» ABOUT THIS TASK: Whenever a line in the listing contains "down", copy that line.

» COLLECTED MATERIAL:
____
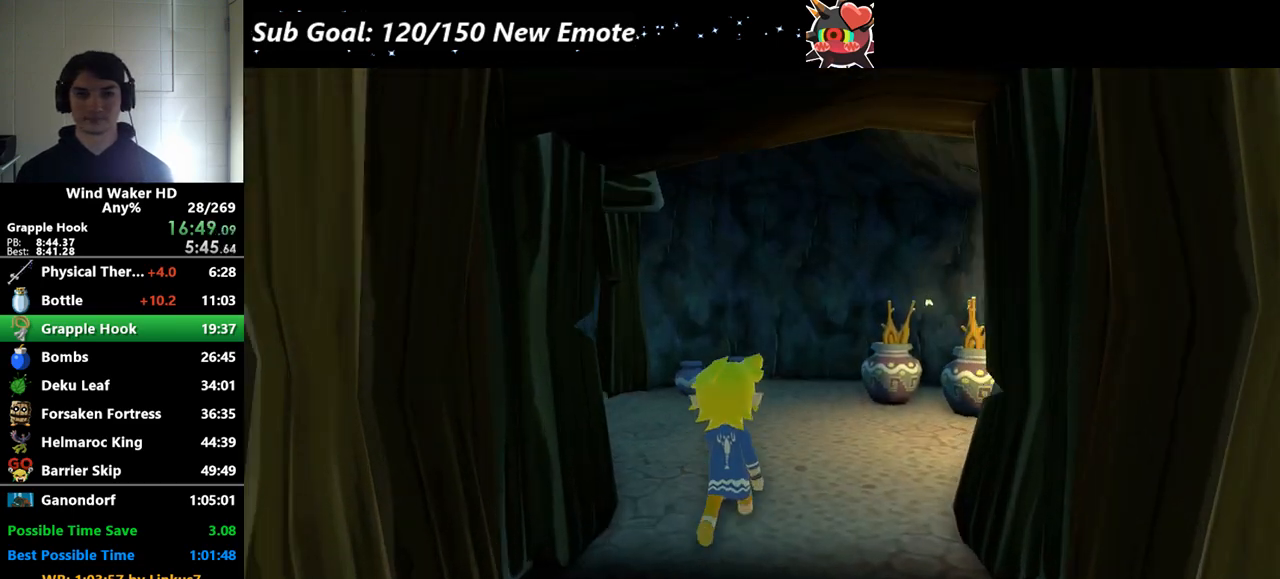
{"buttons": [], "left_stick": "center", "right_stick": "center"}
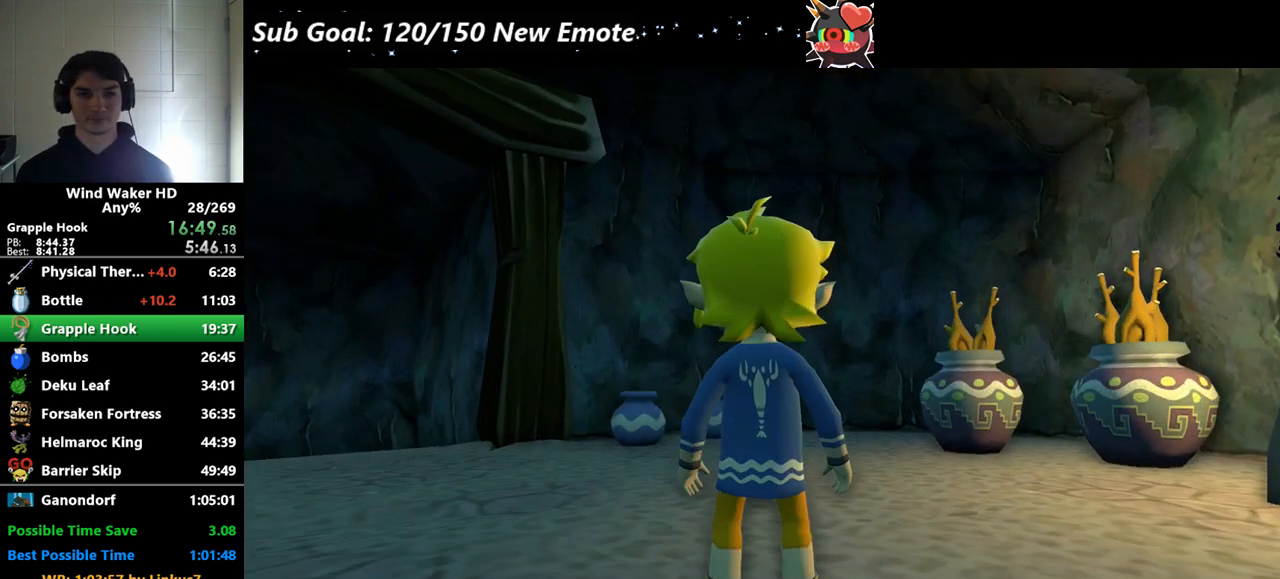
{"buttons": [], "left_stick": "up", "right_stick": "center", "events": [[67, "left_stick", "up"], [333, "A", "down"], [367, "A", "up"]]}
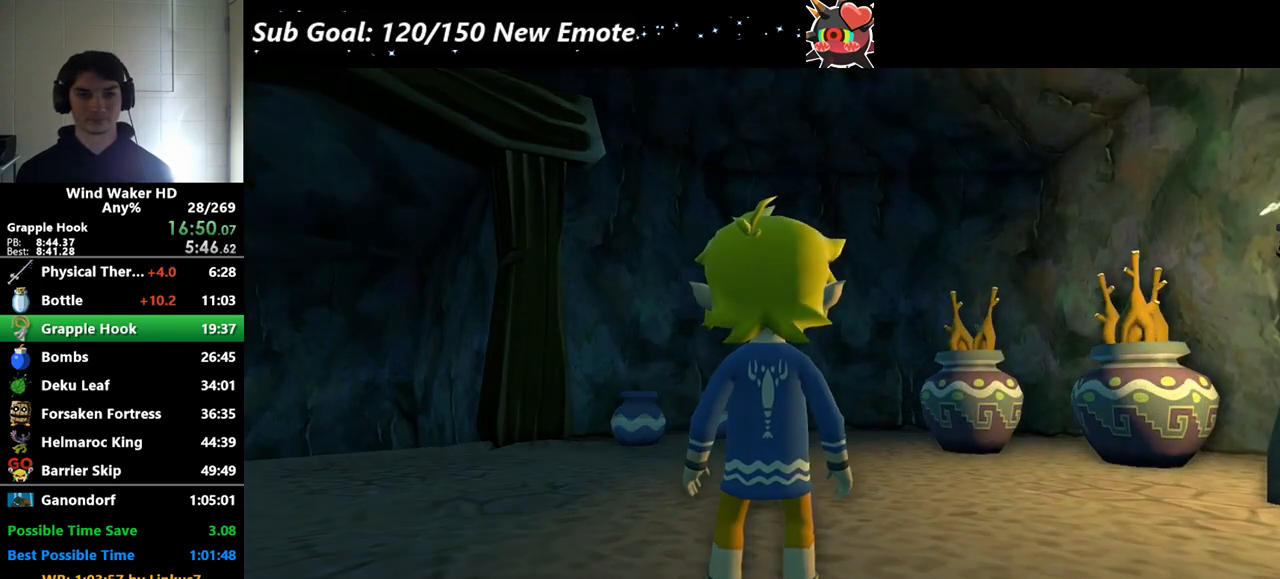
{"buttons": [], "left_stick": "up", "right_stick": "center", "events": [[33, "A", "down"], [100, "A", "up"], [133, "A", "down"], [233, "A", "up"], [267, "A", "down"], [300, "A", "up"], [367, "A", "down"], [433, "A", "up"]]}
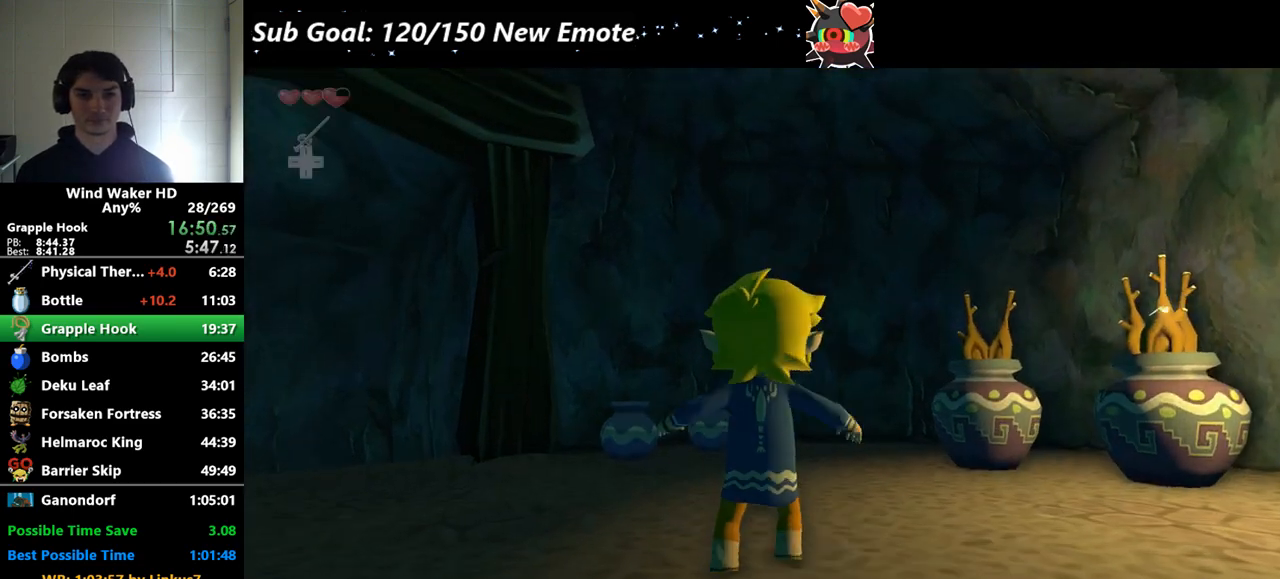
{"buttons": [], "left_stick": "up-left", "right_stick": "center", "events": [[167, "left_stick", "up-left"]]}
____
» TASK OUTPUT:
{"buttons": [], "left_stick": "up", "right_stick": "center", "events": [[67, "left_stick", "up"], [333, "A", "down"], [367, "A", "up"]]}
{"buttons": [], "left_stick": "up", "right_stick": "center", "events": [[33, "A", "down"], [100, "A", "up"], [133, "A", "down"], [233, "A", "up"], [267, "A", "down"], [300, "A", "up"], [367, "A", "down"], [433, "A", "up"]]}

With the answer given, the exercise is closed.